Within four months, he was freed in the Princes Town Magistrates' Court after the State failed to make a case against him.
Soon after, an attempt was made to execute Jaipaul. Shot three times in the head, he lived and, months later, staged his kidnapping outside his home at Friendship Village, San Fernando.
Last Wednesday, police caught up with Jaipaul, killing him and another man.
Mukesh all but disappeared until July 23 last year when police tried serving a warrant on him for arms and ammunition possession.
That day he died as he had lived, after trying to shoot his way to freedom. In the house, police found a stolen television and air conditioning unit. Mukesh had apparently turned to petty thievery.
He was 30 years old.
Tales of the exploits of the Deyal brothers live on in Princes Town where they were born and grew up.
Both graduated from Cowen Hamilton College, and neither needed money. Their father, who owned a fleet of trucks and a brick factory, built a mansion for his family in one of the most affluent parts of Princes Town.
When first approached by the Sunday Express, Rampersad Deyal, 63, his eyes wide and sad, was quick to say: "I don't want to have nothing to do with them.
When they were outside this house, they did their thing, they were like tigers."
But he softened later, speaking of his disappointment at not having been able to convince his two infamous children to follow his path in life.
In 1982, their mother died, he said.
"And, when you not around and have to work hard, they got out of hand," he said.
Rampersad said he last saw his boys ten years ago, when they were already career criminals.

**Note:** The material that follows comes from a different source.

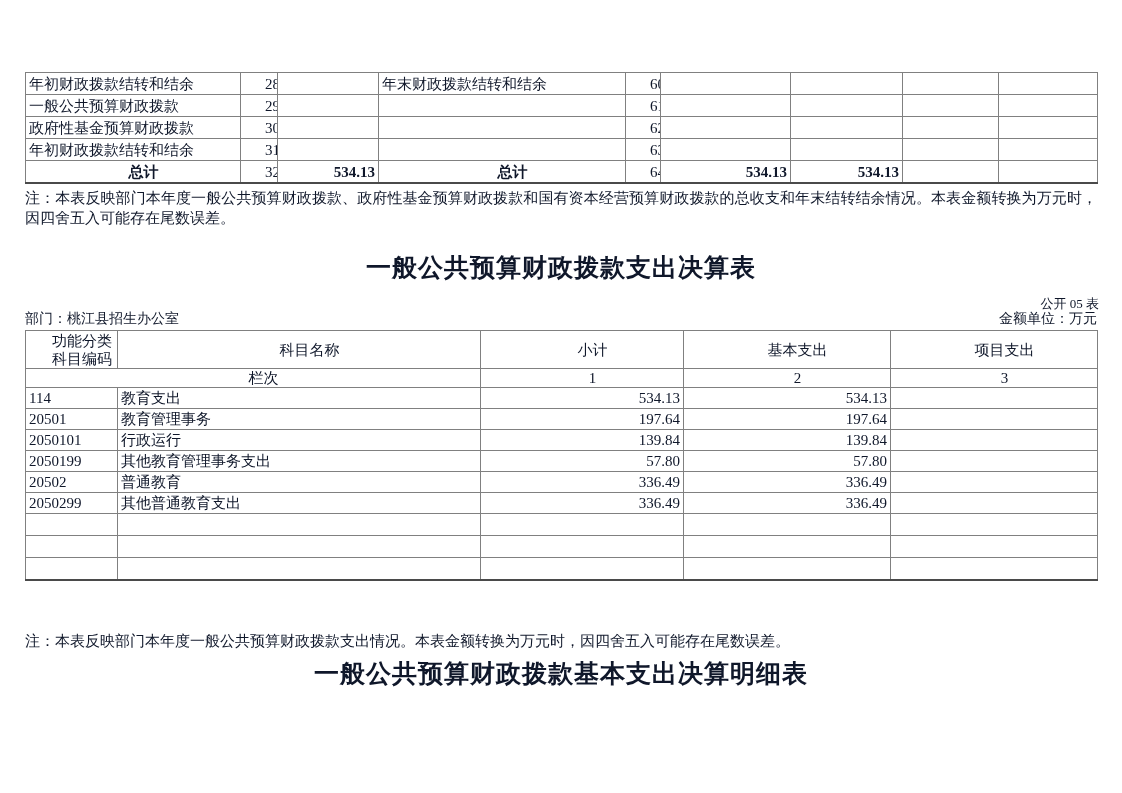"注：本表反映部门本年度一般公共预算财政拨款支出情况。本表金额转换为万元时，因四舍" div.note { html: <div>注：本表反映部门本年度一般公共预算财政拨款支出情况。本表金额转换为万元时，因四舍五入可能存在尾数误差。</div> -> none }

"I told them 'try and get out of this stupidness'. They said 'yes, pappy, yes pappy'. The next thing I hear the police shoot them."
In the ten years since that visit, Deyal said "they could not come to my house. I decide that even if they were children and have to live like that, they have to go. When you don't listen, you can't stay with me (because) I lived a straight and upright life.? I sent both of them to school and they came out with good education. I don't want to remember them as bandit."
Deyal said when he learnt of the deaths of Mukesh and Sudesh, "I told them keep the body and do what you want. I didn't want no funeral here to stain my reputation or my other children. You have to ask somebody else what happen to the funerals".
Deyal believes he did the best he could with his sons.
"But you make your children but not their minds. You try and grow them up as good as possible," he remarked.
The $2 million stolen by the gang was never recovered.